Appropriate interaction is a key element and one that has received little attention. It is not necessary for the user to understand the detailed workings of the algorithms to interact and introduce online change to an evolutionary search and exploration process. Change here relates to the parameters and objectives that define the model rather than the many variables relating to the EC algorithm. EC variables require little tuning when search and exploration as opposed to optimisation is the main objective.

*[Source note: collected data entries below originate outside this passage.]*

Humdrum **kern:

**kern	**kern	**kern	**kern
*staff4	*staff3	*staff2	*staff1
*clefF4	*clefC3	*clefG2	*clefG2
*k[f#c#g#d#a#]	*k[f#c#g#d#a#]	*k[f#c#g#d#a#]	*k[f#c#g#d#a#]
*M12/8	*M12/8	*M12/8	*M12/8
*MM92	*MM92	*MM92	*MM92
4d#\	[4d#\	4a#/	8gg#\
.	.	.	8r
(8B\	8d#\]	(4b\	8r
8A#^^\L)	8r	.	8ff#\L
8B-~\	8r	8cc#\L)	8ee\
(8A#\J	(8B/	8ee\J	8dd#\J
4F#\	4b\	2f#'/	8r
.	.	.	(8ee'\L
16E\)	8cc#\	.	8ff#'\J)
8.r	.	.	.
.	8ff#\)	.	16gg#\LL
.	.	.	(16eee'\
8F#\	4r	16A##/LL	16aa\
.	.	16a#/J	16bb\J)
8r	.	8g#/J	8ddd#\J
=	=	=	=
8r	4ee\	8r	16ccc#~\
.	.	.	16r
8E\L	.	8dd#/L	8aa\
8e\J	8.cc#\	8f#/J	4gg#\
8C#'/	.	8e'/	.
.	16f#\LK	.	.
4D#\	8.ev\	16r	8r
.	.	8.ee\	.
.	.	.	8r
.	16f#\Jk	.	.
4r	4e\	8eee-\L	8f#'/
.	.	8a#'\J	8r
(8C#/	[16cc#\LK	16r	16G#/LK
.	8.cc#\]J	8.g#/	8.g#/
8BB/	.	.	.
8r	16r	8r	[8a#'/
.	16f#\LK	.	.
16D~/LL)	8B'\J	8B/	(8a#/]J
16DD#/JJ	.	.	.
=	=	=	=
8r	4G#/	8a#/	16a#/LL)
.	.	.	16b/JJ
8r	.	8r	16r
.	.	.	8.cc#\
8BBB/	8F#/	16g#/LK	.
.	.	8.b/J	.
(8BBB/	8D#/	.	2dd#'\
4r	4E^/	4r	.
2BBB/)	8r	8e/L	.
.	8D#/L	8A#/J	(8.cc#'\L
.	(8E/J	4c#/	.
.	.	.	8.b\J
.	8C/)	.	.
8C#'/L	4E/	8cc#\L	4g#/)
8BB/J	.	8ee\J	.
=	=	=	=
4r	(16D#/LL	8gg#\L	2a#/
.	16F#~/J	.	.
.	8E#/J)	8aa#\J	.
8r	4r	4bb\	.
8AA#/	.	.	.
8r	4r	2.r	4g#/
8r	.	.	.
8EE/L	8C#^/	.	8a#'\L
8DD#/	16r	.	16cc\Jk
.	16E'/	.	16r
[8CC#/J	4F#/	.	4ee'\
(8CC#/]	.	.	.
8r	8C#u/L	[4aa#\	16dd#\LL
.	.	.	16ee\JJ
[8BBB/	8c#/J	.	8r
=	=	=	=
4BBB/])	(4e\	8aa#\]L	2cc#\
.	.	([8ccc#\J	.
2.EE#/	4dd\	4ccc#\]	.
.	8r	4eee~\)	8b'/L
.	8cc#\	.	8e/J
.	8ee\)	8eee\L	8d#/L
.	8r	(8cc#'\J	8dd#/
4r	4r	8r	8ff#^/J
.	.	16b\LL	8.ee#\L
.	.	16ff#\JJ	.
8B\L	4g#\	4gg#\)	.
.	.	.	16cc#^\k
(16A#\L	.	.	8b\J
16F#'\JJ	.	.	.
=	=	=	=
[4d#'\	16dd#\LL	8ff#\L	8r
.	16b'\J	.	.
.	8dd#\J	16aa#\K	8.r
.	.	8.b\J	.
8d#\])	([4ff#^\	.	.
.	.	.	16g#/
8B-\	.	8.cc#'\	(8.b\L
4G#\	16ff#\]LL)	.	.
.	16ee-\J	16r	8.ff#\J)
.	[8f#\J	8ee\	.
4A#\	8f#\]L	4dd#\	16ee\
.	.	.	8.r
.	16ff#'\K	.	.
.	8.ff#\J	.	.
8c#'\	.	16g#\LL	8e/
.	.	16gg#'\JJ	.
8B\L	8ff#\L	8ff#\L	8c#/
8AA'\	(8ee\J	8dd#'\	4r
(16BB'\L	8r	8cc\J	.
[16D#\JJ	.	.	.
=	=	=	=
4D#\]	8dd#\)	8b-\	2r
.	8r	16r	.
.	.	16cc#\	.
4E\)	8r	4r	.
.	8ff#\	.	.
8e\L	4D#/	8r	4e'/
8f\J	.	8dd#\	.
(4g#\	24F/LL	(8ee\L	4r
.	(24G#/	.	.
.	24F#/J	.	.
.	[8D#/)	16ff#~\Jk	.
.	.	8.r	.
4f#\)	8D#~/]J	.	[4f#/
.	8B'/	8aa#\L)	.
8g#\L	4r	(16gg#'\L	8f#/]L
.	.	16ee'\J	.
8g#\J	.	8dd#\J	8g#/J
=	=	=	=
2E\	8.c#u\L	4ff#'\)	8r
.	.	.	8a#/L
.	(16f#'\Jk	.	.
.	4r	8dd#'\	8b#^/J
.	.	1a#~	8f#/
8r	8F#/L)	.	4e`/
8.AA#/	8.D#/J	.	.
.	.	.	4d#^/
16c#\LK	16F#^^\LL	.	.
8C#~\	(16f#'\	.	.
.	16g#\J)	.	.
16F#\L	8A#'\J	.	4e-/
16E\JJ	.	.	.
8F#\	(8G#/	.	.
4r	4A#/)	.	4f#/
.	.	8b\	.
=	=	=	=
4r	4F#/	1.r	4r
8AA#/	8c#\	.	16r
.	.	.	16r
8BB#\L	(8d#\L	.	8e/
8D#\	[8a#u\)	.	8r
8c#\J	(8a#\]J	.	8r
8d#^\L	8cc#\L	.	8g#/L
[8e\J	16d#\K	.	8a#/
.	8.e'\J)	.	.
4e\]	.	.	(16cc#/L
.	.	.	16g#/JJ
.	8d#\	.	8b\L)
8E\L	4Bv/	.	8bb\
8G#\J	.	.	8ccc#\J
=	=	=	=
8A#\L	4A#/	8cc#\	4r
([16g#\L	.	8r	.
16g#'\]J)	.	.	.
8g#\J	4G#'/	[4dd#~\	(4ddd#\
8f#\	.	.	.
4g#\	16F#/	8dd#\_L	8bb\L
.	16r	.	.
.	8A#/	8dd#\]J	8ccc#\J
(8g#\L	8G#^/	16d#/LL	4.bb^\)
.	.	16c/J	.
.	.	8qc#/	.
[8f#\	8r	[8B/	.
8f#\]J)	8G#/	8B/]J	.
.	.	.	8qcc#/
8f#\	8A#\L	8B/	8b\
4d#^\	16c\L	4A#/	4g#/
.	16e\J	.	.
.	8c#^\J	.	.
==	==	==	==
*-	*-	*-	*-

EC should not be seen as a stand-alone technology. In the development of highly interactive systems EC provides the underlying search capability and other technologies, some from the computational intelligence domain, provide the necessary control, information extraction, data-processing and presentation tasks. Overall systems could be considered "immersive" in that the user plays a central role receiving optimal/interesting information from the system and analysing such information offline before introducing change in terms of the underlying model/fitness function. In this manner it is possible that user knowledge of a particular problem area can be captured in further evolutionary search. It is also likely that the problem space from which the final solution is identified is significantly different from the initial space upon which the interactive search commenced.

Although the development of such systems is ambitious, the requirement for such design and decision-making support is universal. It is difficult to think of any technology other than EC that can provide the level of underlying search and exploration required across such ill-defined, uncertain problem spaces that most likely involve multiple objectives, constraint and high modality. Interaction can promote and achieve evolutionary search across a changing fitness landscape that eventually results in the identification of a competitive problem solution. Perhaps keywords relating to this form of EC utilisation are interactive search, exploration, discovery, innovation and creativity. In this sense EC can provide an excellent supporting role that enhances the decision-maker's knowledge and capabilities.